It's always good to start the week with a laugh.  That is particularly true when the week includes a string of disasters that seem sure to materialize like the successes of ISIS in Iraq and the idiotic move by president Obama towards bringing Iran,  (IRAN!!) into Iraq to "help" gain control of the situation.  That's why I was happy to see that Real Clear Politics had posted yesterday's column by Paul Krugman in the New York Times.  Krugman announced in that column that 2014 has turned out to be a very good year for president Obama.  Here's how the Krugger puts it:

You should judge leaders by their achievements, not their press, and in terms of policy substance Mr. Obama is having a seriously good year. In fact, there’s a very good chance that 2014 will go down in the record books as one of those years when America took a major turn in the right direction.

Krugman then goes on to point to Obama's three big accomplishments:  the success of Obamacare, the fight against climate change, and financial reform.

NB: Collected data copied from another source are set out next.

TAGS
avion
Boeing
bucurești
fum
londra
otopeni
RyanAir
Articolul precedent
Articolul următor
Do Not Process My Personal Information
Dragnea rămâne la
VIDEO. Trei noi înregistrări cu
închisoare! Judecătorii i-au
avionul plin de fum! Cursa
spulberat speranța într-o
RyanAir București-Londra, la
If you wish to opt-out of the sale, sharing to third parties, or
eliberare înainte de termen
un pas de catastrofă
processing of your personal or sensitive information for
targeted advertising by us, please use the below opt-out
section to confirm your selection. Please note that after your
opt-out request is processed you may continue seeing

Now I usually think that Krugman is a political hack who gets credibility because he was awarded a Nobel Prize in Economics for work pertaining to the effects of international trade.  Nevertheless, when I read the column, I started wondering if someone had hacked the Real Clear Politics site and posted a phony Krugman column as a goof.  I even checked, but I found that this latest column had actually been written by Krugman in the Times.

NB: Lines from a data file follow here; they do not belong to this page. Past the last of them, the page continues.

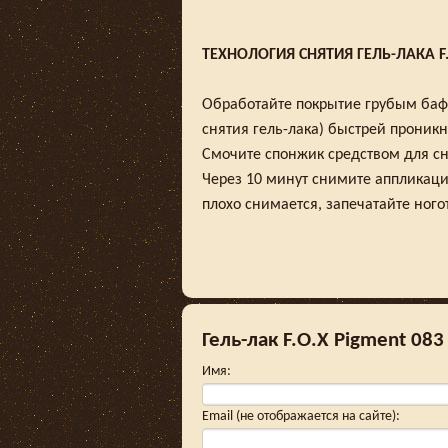
ТЕХНОЛОГИЯ СНЯТИЯ ГЕЛЬ-ЛАКА F.
Обработайте покрытие грубым бафо
снятия гель-лака) быстрей проникн
Смочите спонжик средством для сня
Через 10 минут снимите аппликаци
плохо снимается, запечатайте ного
Гель-лак F.O.X Pigment 083
Имя
:
Email (не отображается на сайте)
:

My thoughts next went to a different question:  Is Krugman on some sort of hallucinogenic drug?  I mean the "financial reform" about which Krugman writes is actually a law that was passed over four years ago and whose main effect has been to slow the economy by restricting credit for small business.  That is hardly a success, and it has nothing to do with 2014 or even 2013 for that matter.  And what of climate change and Obama's fight against it?  Sure, the EPA is proposing new regulations that will kill the coal industry and raise utility bills for all Americans, but those regs are unlikely to make past an avalanche of appropriate Congressional opposition.  So that leaves "achievement" number 3, the biggest of them all, the "success" of Obamacare.  Here Krugman waxes poetic over the achievement that fewer people call themselves uninsured in recent polling.  But if we are going to rely on polling to determine success, then why not point to the polls in which folks are asked if they approve of Obamacare.  Of course, the results show that by a margin of roughly 15 to 20% Americans disapprove of the law.  The only place that people call Obamacare a "success" is in the media that American liberals write for each other so as to reassure themselves that they will keep winning elections.